§ Data
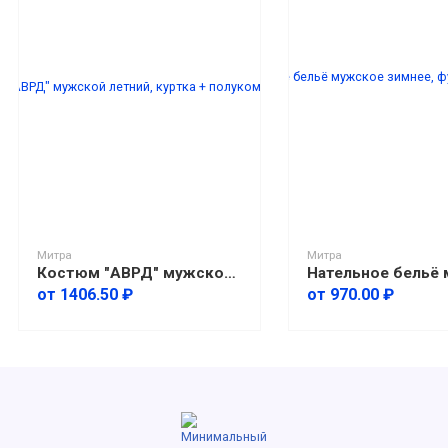
Митра
Митра
Костюм "АВРД" мужской летний, куртка + полукомбинезон
от 1406.50 ₽
от 970.00 ₽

§ Assigned task
Without the pictures, repeat the listing word for word.

§ Answer to this task
Митра
Митра
Костюм "АВРД" мужской летний, куртка + полукомбинезон
от 1406.50 ₽
от 970.00 ₽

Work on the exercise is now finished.